I have been more purposefully studying apologetics as of late, and I have a couple questions that I could use some explanation on (practical examples, etc). So some explanation for a non-sophisticated person like myself would be helpful.

(1) What does the myth of neutrality actually look like in an apologetic conversation? Meaning, what are some ways an unaware Christian may be tempted to be "neutral" in discussion with a non-Christian?

(2) What is the best way to challenge an empiricist? Meaning, what are some reasons or some explanation I could give an empiricist for why senses shouldn't be trusted as the ultimate determination of knowledge/truth (in his evolutionary worldview)?


----------



## cih1355 (Jul 8, 2011)

> (1) What does the myth of neutrality actually look like in an apologetic conversation? Meaning, what are some ways an unaware Christian may be tempted to be "neutral" in discussion with a non-Christian?



If someone were to say the following to a non-Christian, he would appear to be neutral.

"Follow the evidence where it leads."
"Here is some evidence in favor of Christianity. You judge for yourself if it is true.
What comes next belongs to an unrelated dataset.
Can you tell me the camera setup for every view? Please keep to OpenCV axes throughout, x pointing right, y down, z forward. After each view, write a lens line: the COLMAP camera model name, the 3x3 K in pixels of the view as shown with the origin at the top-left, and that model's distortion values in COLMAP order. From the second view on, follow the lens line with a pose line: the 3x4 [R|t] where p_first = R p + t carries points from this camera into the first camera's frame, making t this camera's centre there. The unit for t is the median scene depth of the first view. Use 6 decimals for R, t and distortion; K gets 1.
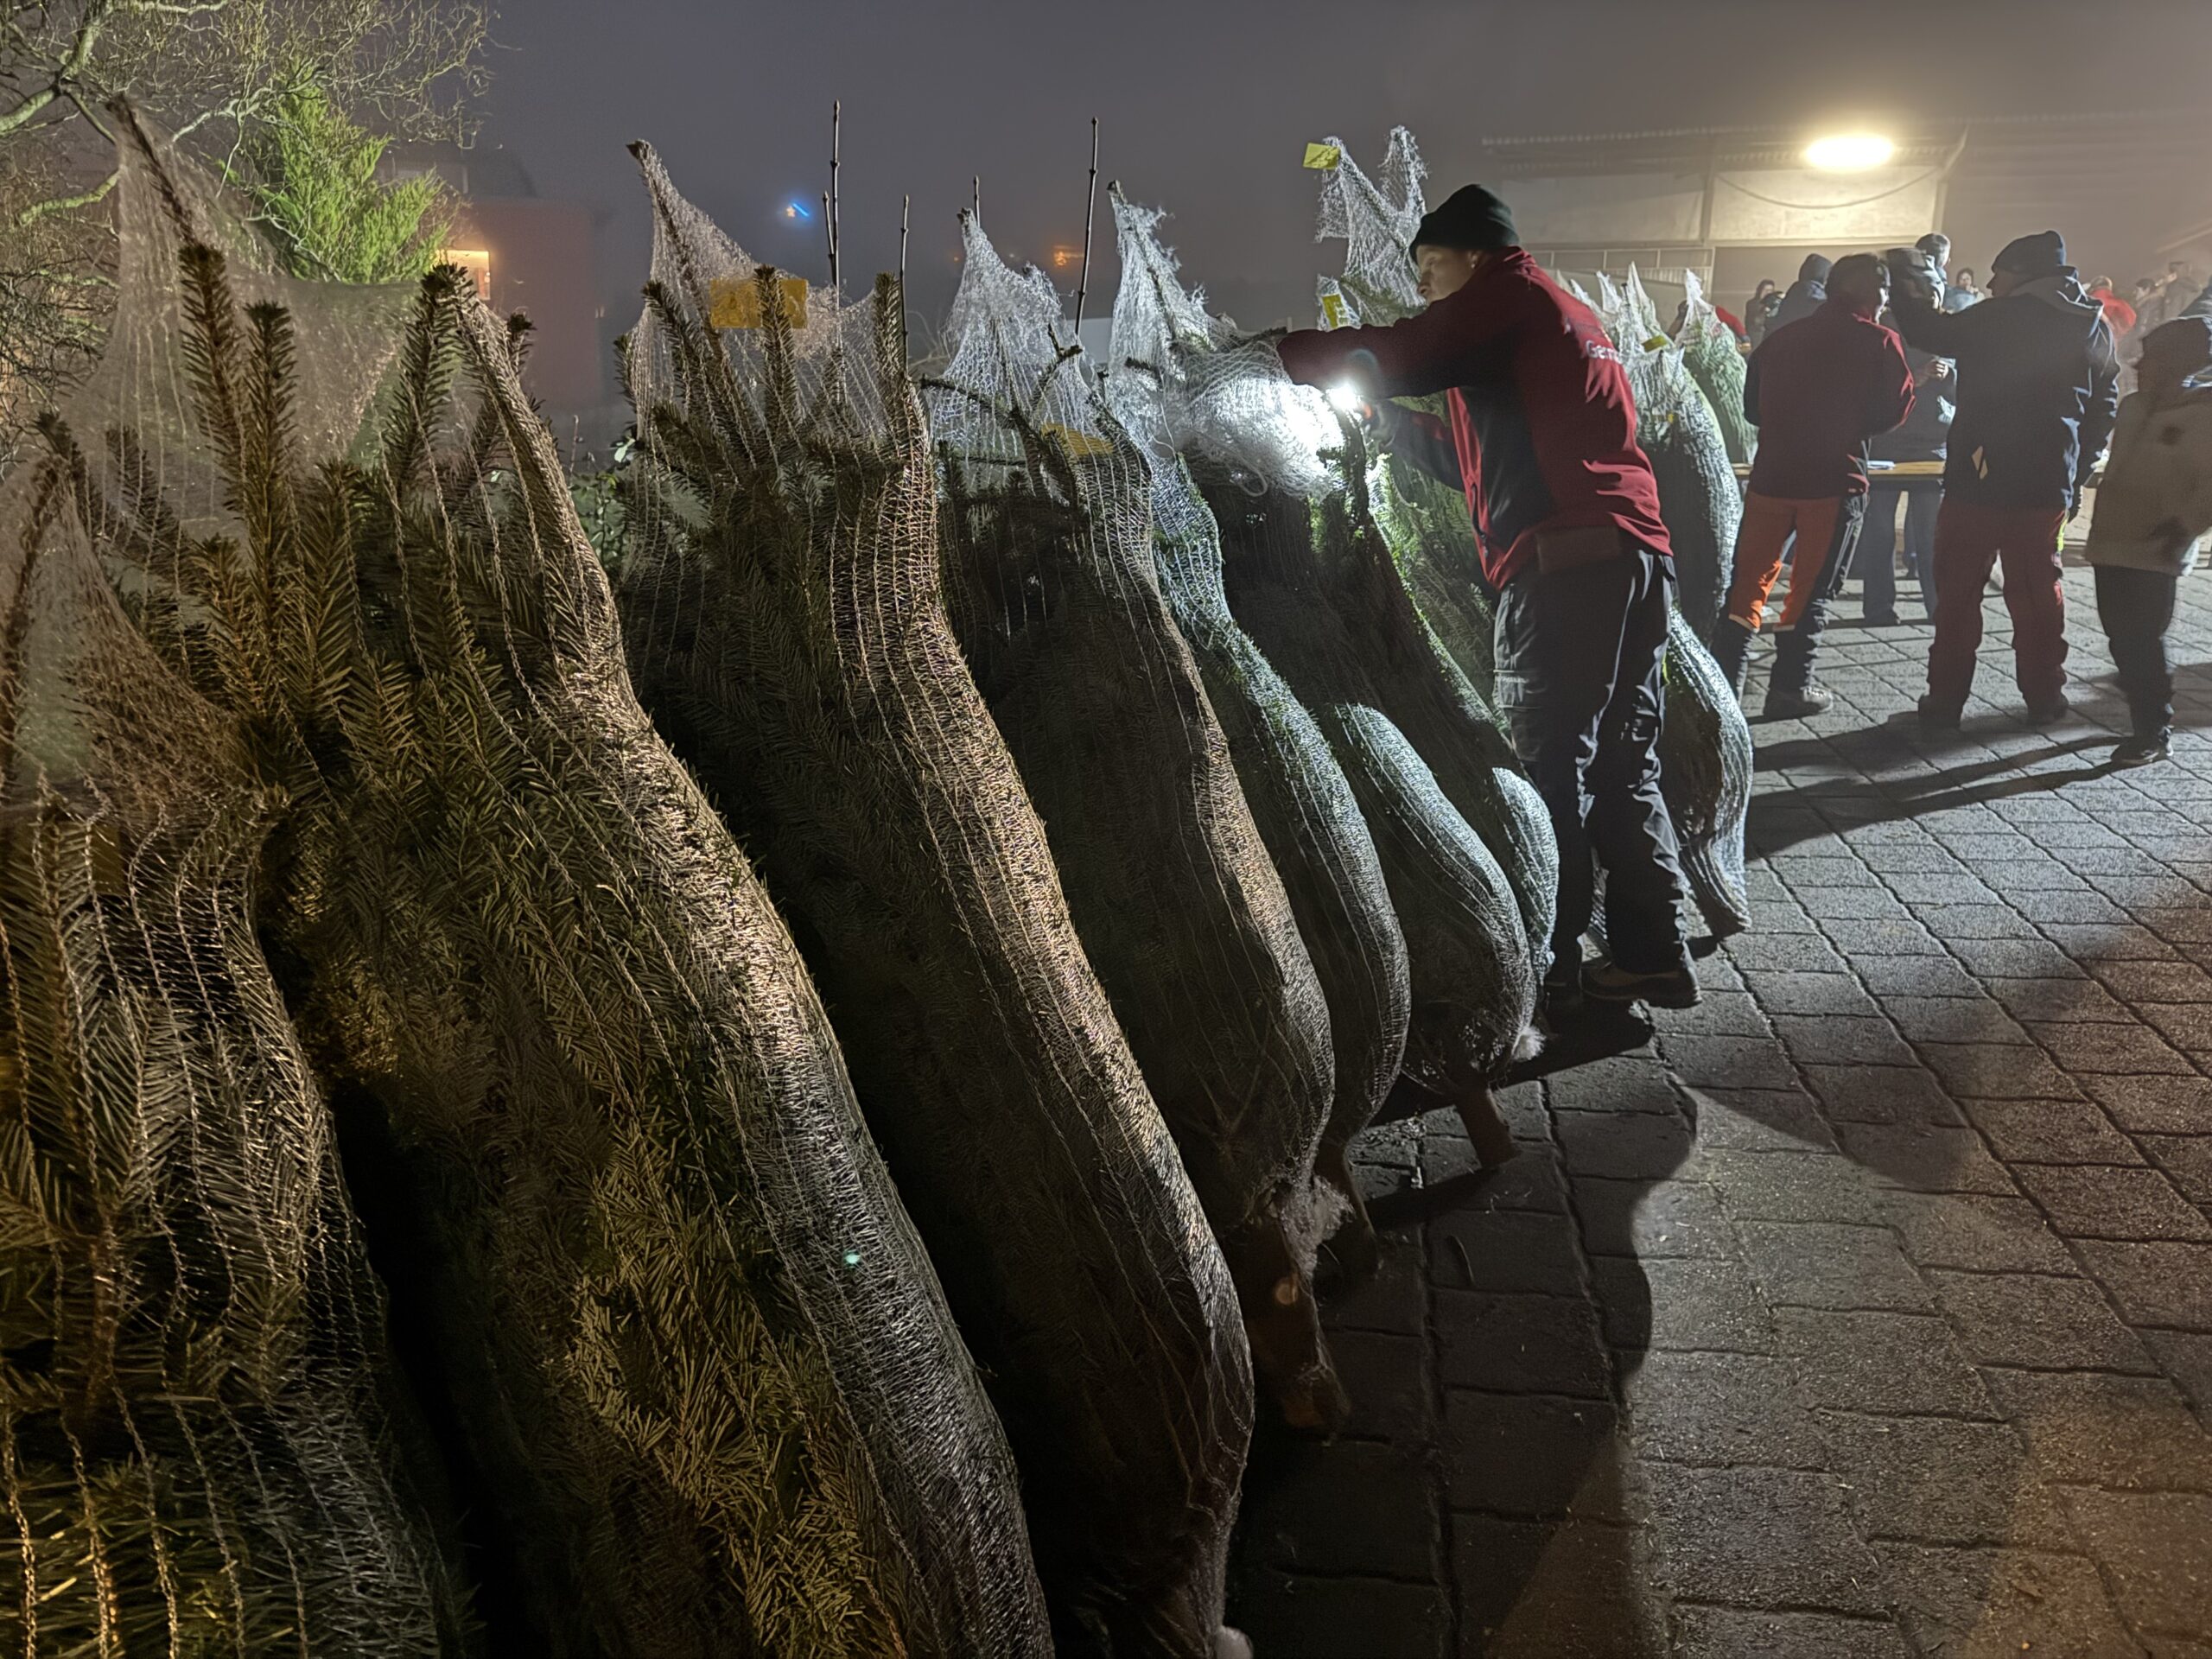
lens RADIAL K [[1552.3, 0, 1106.0], [0, 1552.3, 829.5], [0, 0, 1]] dist [0.036539, -0.049756]
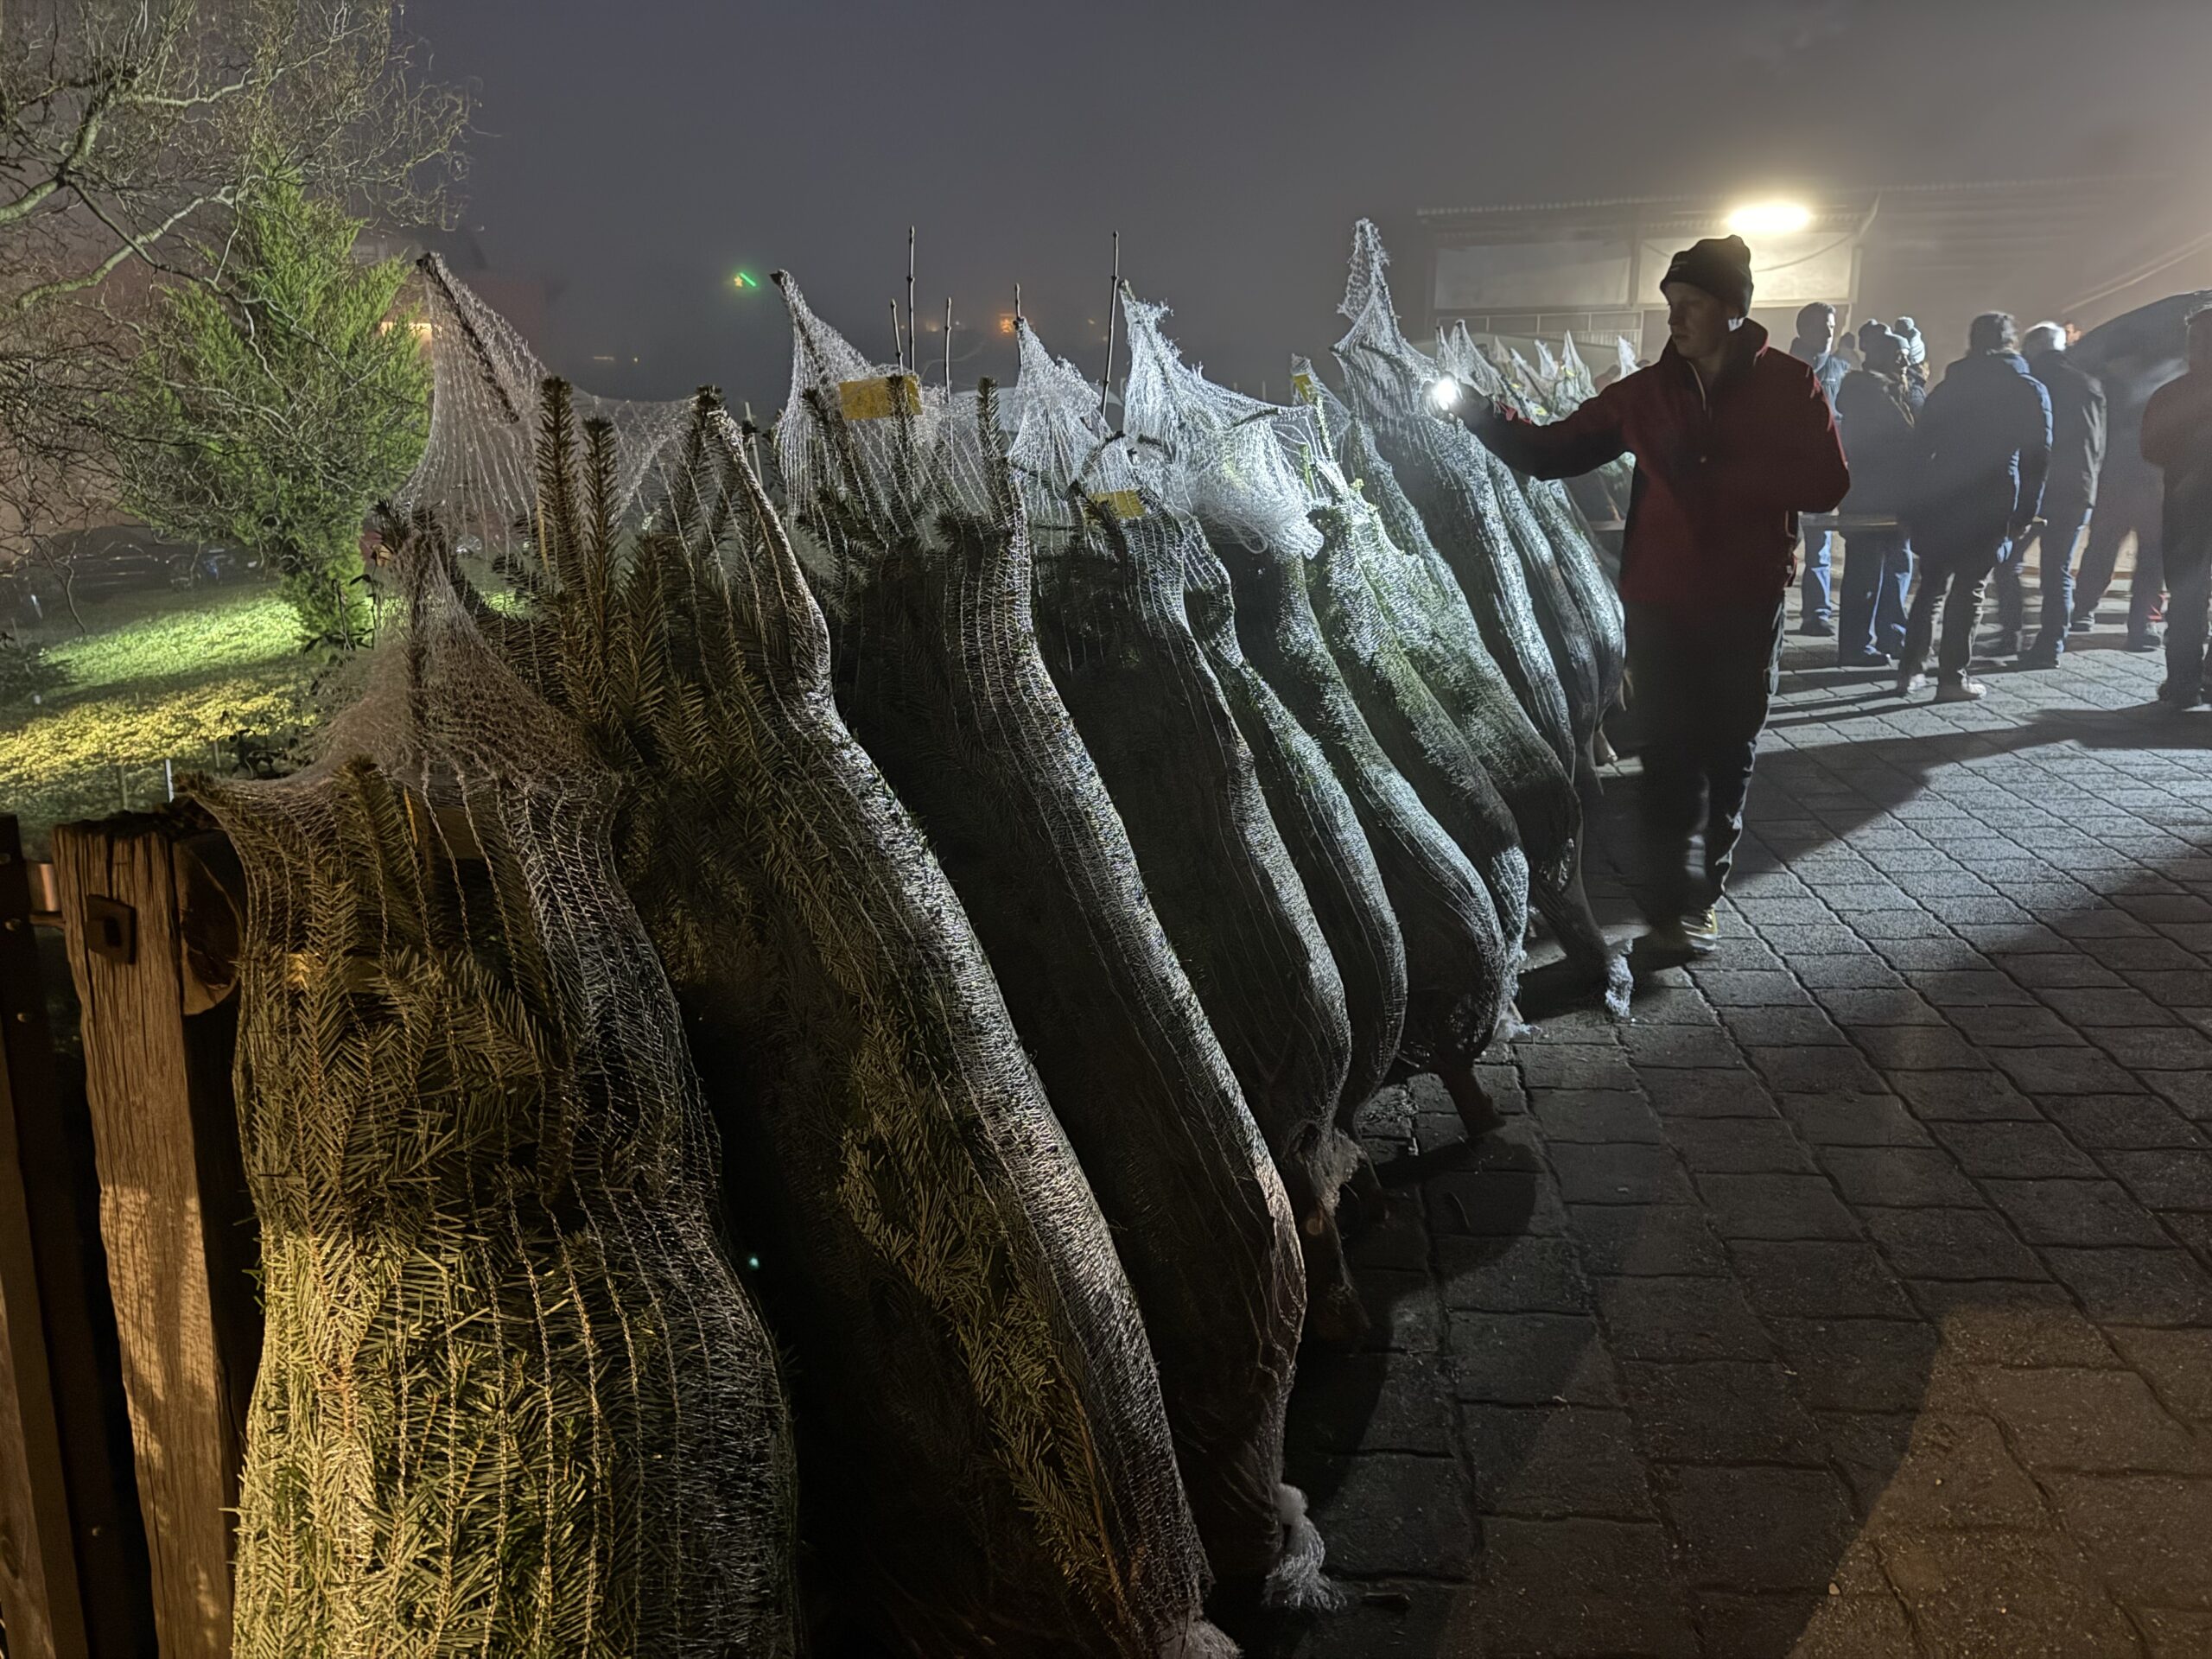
lens RADIAL K [[1549.4, 0, 1106.0], [0, 1549.4, 829.5], [0, 0, 1]] dist [0.051667, -0.076709]
pose [[0.999373, -0.017884, 0.030559, -0.083511], [0.019005, 0.999143, -0.036781, 0.045137], [-0.029875, 0.037338, 0.998856, -0.206469]]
You weigh it out."
"The evidence for Christianity makes Christianity more likely to be true than false."

You don't want to give the impression that there is some method for finding truth that everyone agrees with. 



> (2) What is the best way to challenge an empiricist? Meaning, what are some reasons or some explanation I could give an empiricist for why senses shouldn't be trusted as the ultimate determination of knowledge/truth (in his evolutionary worldview)?



You could say the following to an empiricist.

"How do you know that empiricism is true? Do you know that by your sense experience?"


----------



## nwink (Jul 8, 2011)

So when an unaware Christian takes a "neutral" stance: (1) he makes it seem as if Christianity is _probably_ true (and if it is "probably" true, it is just as likely that it probably _isn't_ true), (2) it just shows neutrality is a myth because each person's presupposition may allow them to be more or less "convinced" by certain "neutral" evidences.

To pretend to be neutral is to deny that one has a presupposition or faith claim, which is impossible...and when so doing, the Christian would be somewhat denying his faith in the face of the unbeliever (or at least denying the authority of God).

Is this correct?


----------



## Philip (Jul 8, 2011)

> Meaning, what are some reasons or some explanation I could give an empiricist for why senses shouldn't be trusted as the ultimate determination of knowledge/truth (in his evolutionary worldview)?



By demonstrating their limits. Ask how the person knows that George Washington was the first President of the United States. The evidence for this proposition is not empirical at all: you are assuming, in fact, that the evidence has not been tampered with and that no one is trying to deceive you into believing a false proposition about who the first president was.



> You don't want to give the impression that there is some method for finding truth that everyone agrees with.



There isn't? Funny, most people I know would agree that we know the external world by means of the senses.


----------